Experienced writers on the daytime soap Doctors will get higher pay because of a deal between WGGB and the BBC.
When the show started 15 years ago it was regarded partly as a training ground for new writers, and minimum fees were set 15% below the normal BBC rates. But since then about half the show’s writers have become well-established on the series, with some clocking up over 70 episodes each.
As Doctors can no longer be described as a training or ‘starter’ show, WGGB has put pressure on the BBC to drop the ‘discount’ for such experienced writers, and this has been partly achieved by the new deal.
After their first four episodes, writers will go on to a new rate of £4,385 – a slight increase from the previous £4,360.50. But for writers who have reached 41 episodes or more there will be a higher new rate of £4,600.41.

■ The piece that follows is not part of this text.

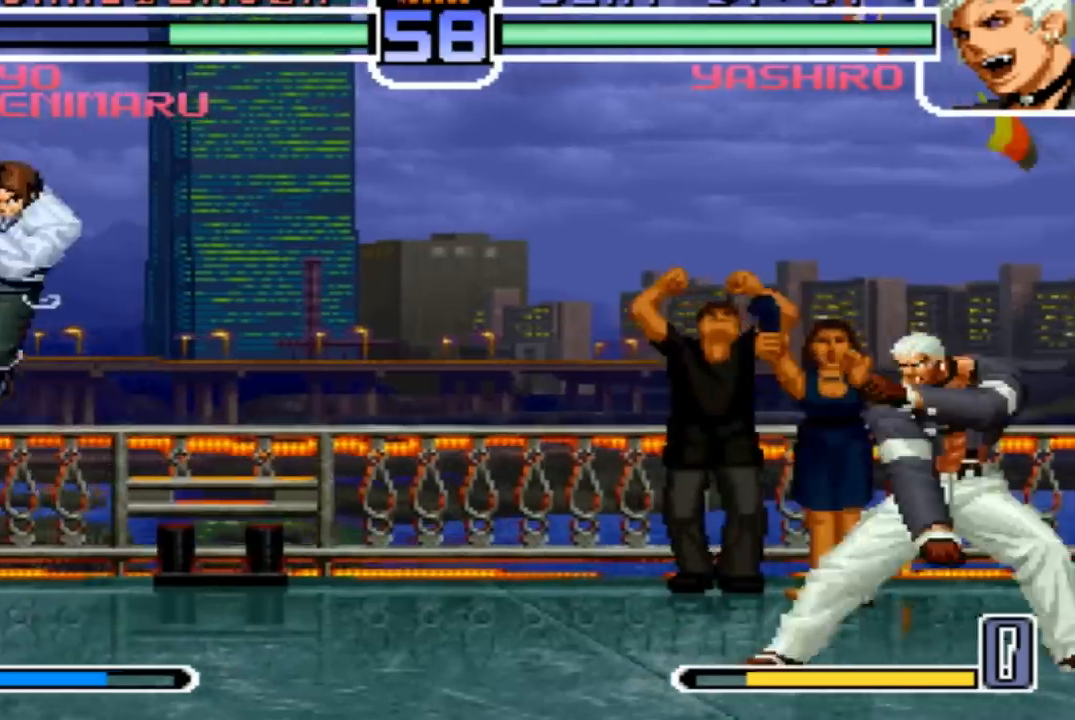
{"buttons": [], "left_stick": "left", "events": [[33, "R1", "up"], [133, "left_stick", "down"], [200, "CROSS", "down"], [200, "left_stick", "left"], [267, "CROSS", "up"]]}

The new rates will work alongside the Multi-Episode Bonus Scheme (MEBS), negotiated earlier this year, which pays an extra 15% per episode to any writer who has three or more episodes in any one series (Casualty and Holby City writers are also eligible for MEBS).
WGGB General Secretary Bernie Corbett said: “These increased rates are not going to change anyone’s life, and we regard them only as a step on the way to fairer pay for Doctors writers. In the current financial climate it is a long and difficult process to negotiate increases with the BBC, but we have already warned them that we are not satisfied and will be returning to this issue again in the future.”